Ora sono nella pancia di questo bestione a due piani e sto puntando dritto verso l’Islanda a circa a 890 km/h. Andiamo lentissimi, cazzo, così a stima. Probabilmente quello che questo aereo ha guadagnato in posti a sedere l’ha perso in performance. Devo però riconoscere che questo sigarone ha un volo morbidissimo. Siamo comunque tutti un po’ pigiati qua dentro. Sul volo in direzione di Francoforte ero stanchissimo e avrei potuto tranquillamente dormire mentre adesso non faccio che fissare le info di volo per verificare ogni 5 minuti la mia distanza dalla destinazione. Sono già stufo e manca ancora tantissimo. Ho bevuto un bicchiere di vino e non mi è servito a niente, mi ci vorrebbe una bottiglia. Bisognerebbe sempre volare con una buona bottiglia di merlot nel bagaglio a mano.

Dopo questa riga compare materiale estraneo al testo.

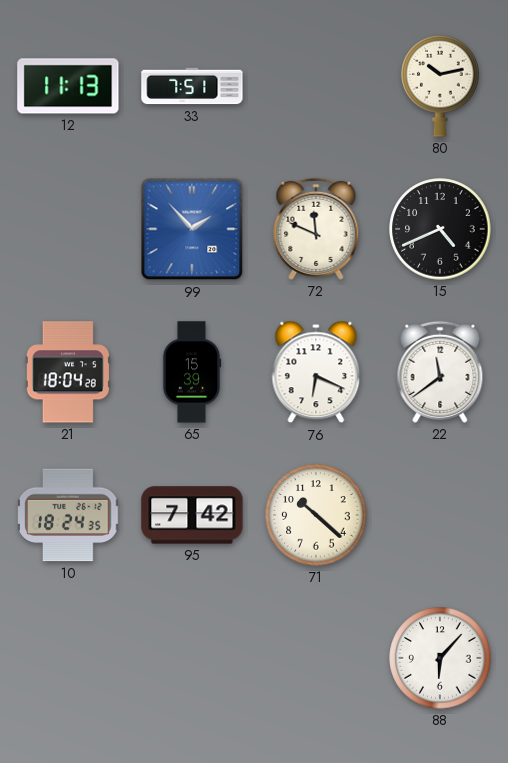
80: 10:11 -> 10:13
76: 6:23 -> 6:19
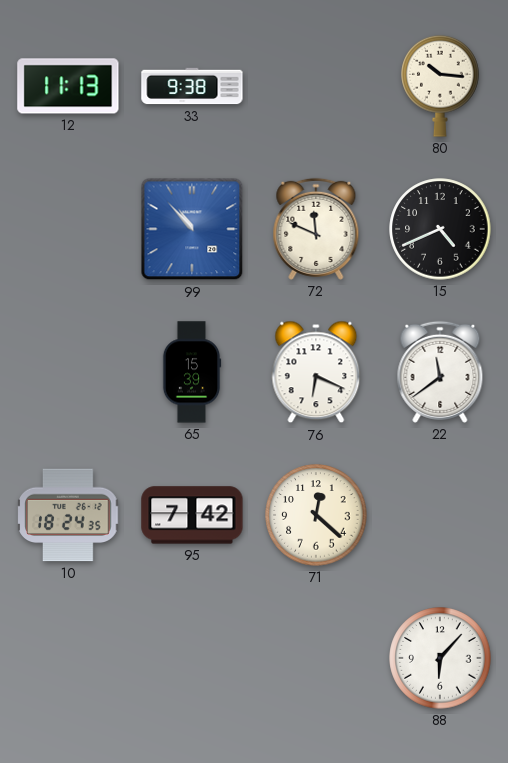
33: 7:51 -> 9:38
80: 10:13 -> 10:16
99: 1:53 -> 10:53
21: 18:04 -> none
71: 10:22 -> 12:22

Piccola considerazione sugli aeroporti: devo dire che i tedeschi sono grandi. Arrivando dal corridoio degli arrivi di Malpensa in ricostruzione (o demolizione), con il caos onnipresente che aleggia nell’aria, mi ha fatto veramente piacere arrivare nell’affollato ma efficientissimo aeroporto di Frankfurt. Tutti presi dal lavoro, indaffaratissimi, nessuno che cazzeggia in questo enorme hub aeroportuale. Quando si dice “efficienza tedesca”. Ma anche noi svizzeri siamo abbastanza simili.

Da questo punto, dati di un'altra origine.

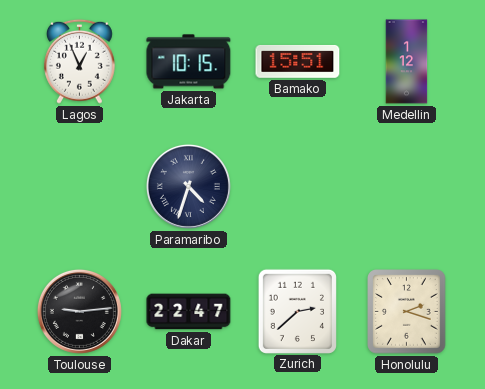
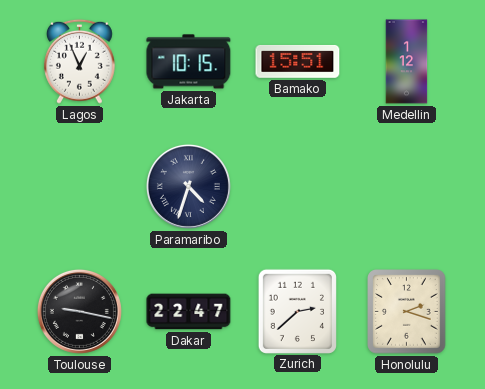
Toulouse: 9:14 -> 9:17
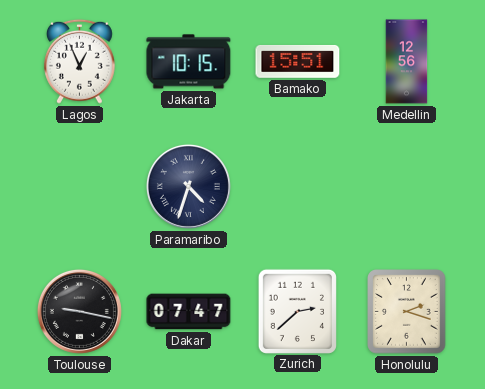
Medellin: 1:12 -> 12:56
Dakar: 22:47 -> 07:47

Ora sto mangiando. Ho scelto “beef” e sono finalmente arrivato al terzo bicchiere di rosso. Ho preso il secondo bicchiere pasteggiando poi mi sono accorto che una hostess ripassava chiedendo se qualcuno desiderasse un refill. Ho immediatamente tracannato il mio bicchiere e me lo sono fatto riempire nuovamente. Così va bene, adesso si comincia a ragionare mentre questa bianca supposta spaziale scivola ben lubrificata accanto alle isole Shetlands. Sto scrivendo tutto con il solo ausiglio del mio telefono e giuro che se tutto quello che ho scritto va a puttane come successe due anni fa in Scozia, appena atterro a San Francisco lo butto nel cesso dell’ aeroporto e vado dritto a comprarmi un Samsung. Non fregarmi, cazzo!

Mancano 8080 km alla destinazione finale e sul monitor della mia poltroncina comincio ad intravvedere la calotta bianca del Vatnajökull, nel cuore dell’Islanda, enorme presenza glaciale d’Europa. Adesso comincio a rompermi un po’ i coglioni a forza di scrivere. Mo mi sparo in cuffia un po’di Mastodon.

Questo pomeriggio sono finalmente giunto in California. Ho noleggiato una Jeep bianca che forse diventerà un po’ meno fornace nel deserto (e anche un po’ meno bianca). Sono uscito dall’aeroporto e ho preso la prima tratta della 101 south, poi ho tagliato verso la 1, verso la costa all’altezza di Half Moon Bay, attraversando dei profumatissimi boschi di eucalipto ascoltando Gillian Welch.

Santa Cruz distava circa 50 miglia e ho fatto veramente fatica a restare sveglio.